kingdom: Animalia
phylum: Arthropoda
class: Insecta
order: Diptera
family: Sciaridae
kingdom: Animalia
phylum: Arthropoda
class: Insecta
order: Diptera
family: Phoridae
===============
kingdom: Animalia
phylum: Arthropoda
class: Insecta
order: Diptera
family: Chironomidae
===============
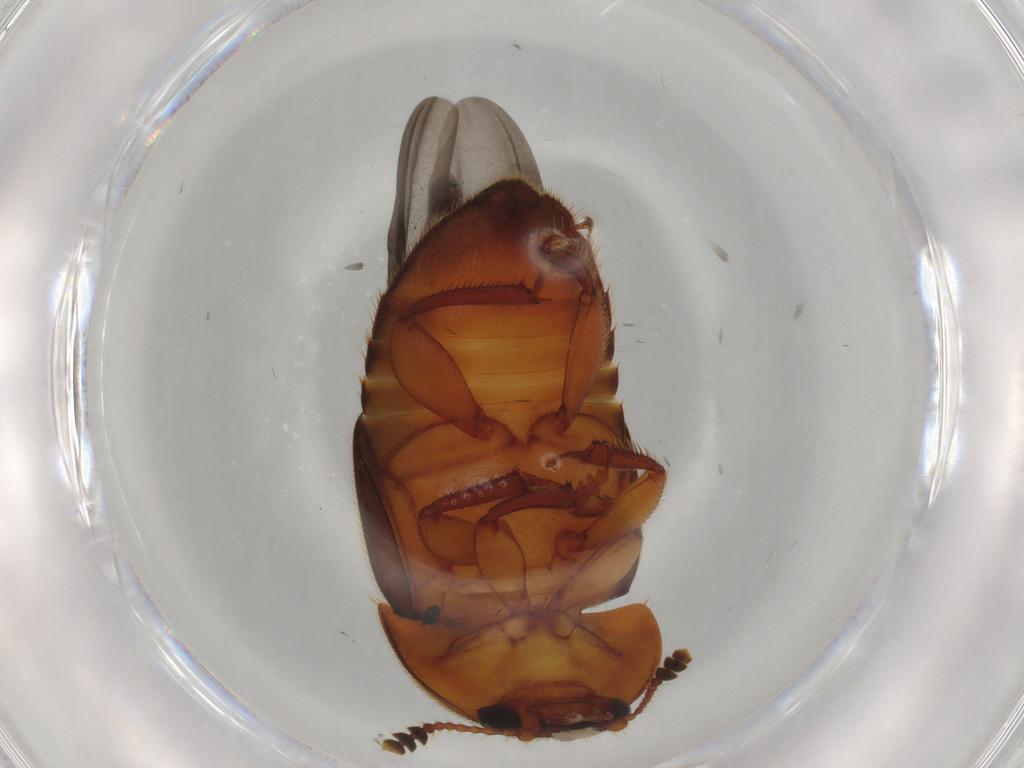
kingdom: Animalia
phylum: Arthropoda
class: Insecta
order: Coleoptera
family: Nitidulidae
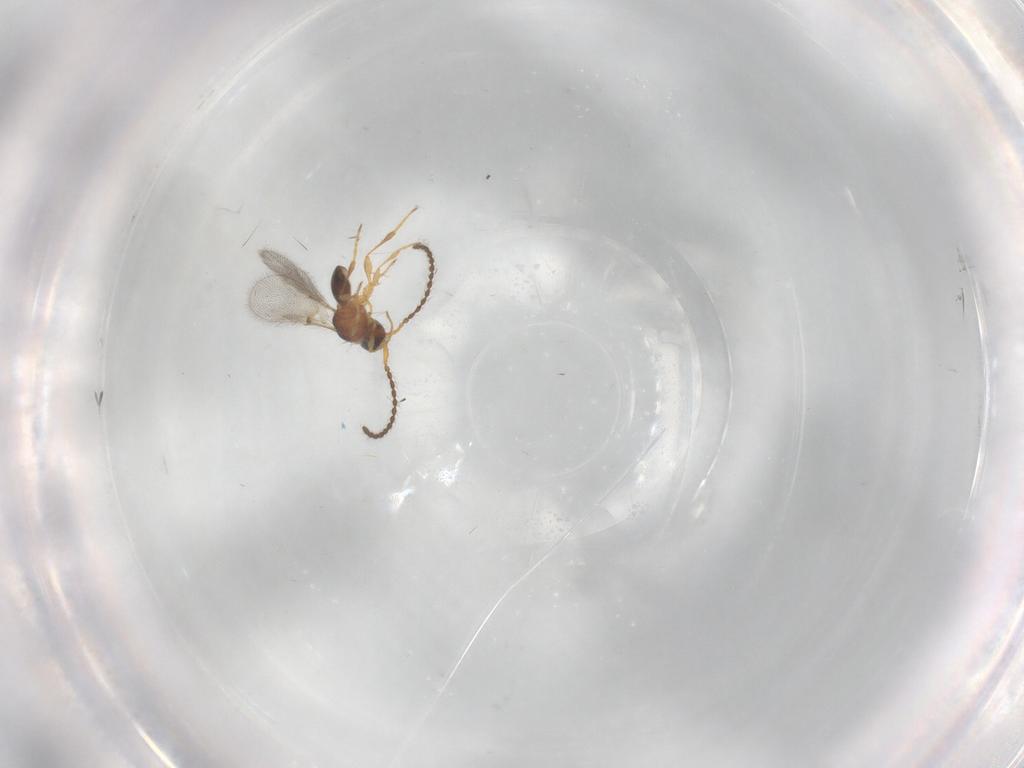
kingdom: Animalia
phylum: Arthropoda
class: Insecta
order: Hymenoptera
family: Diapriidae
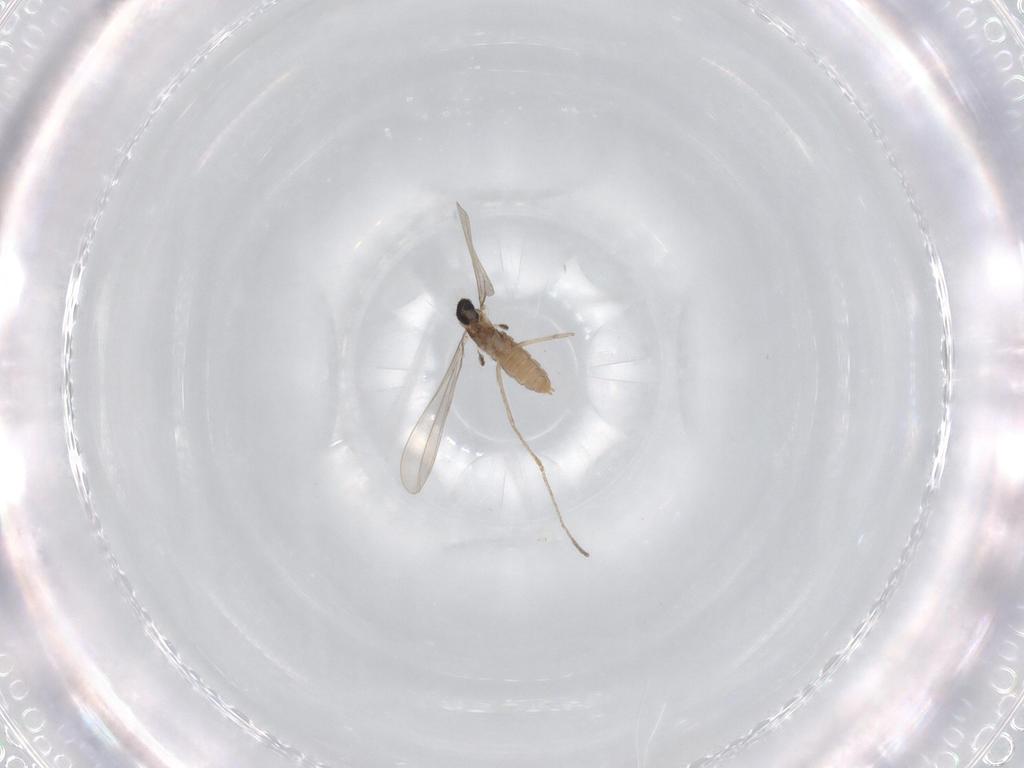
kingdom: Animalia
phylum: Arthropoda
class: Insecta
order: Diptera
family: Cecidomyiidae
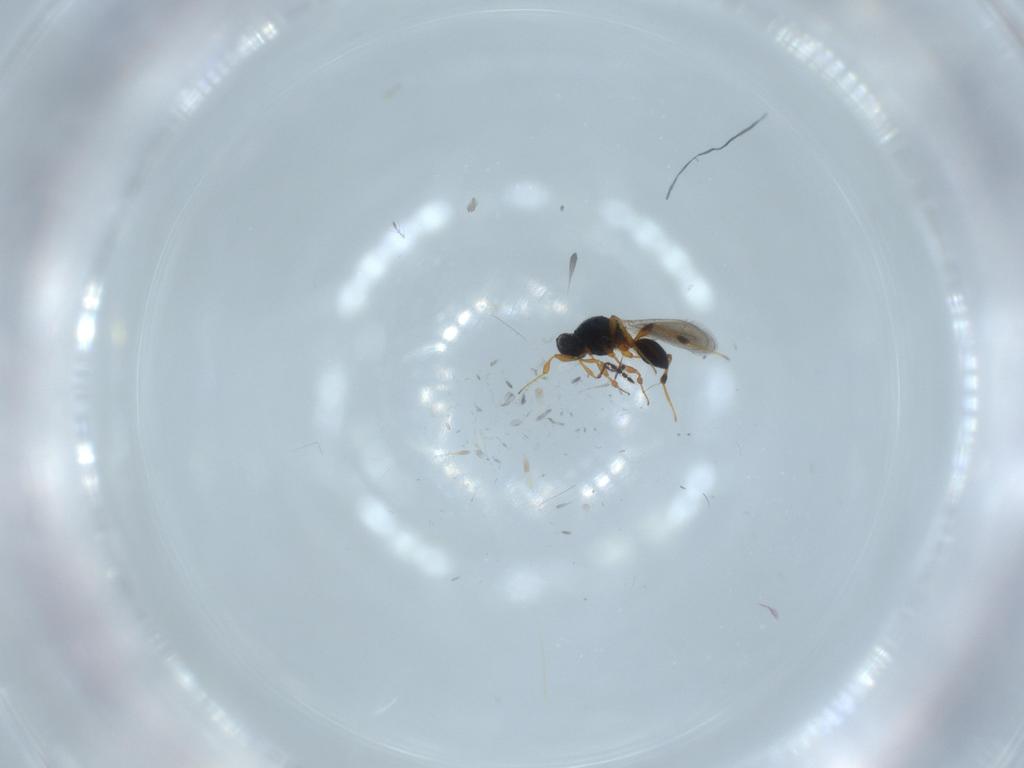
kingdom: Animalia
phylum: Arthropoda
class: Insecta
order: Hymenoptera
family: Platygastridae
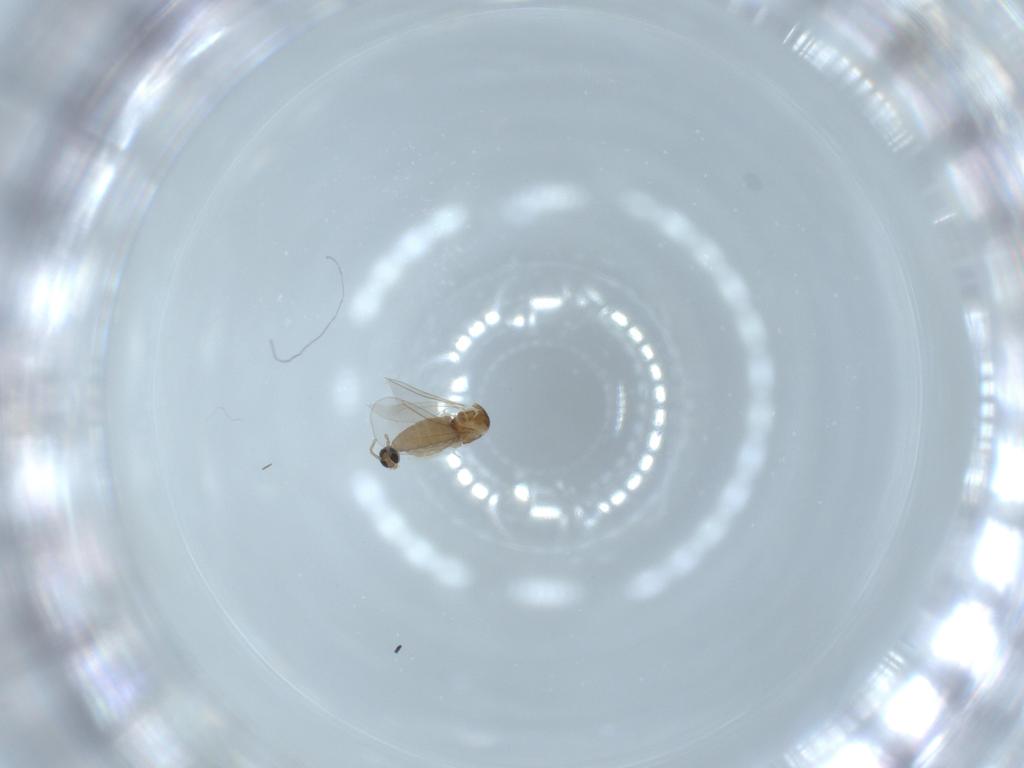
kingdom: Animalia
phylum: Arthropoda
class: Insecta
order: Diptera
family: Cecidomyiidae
===============
统计上面的数据行中有多少行含有“family”（区分大小写），只写出数字。

8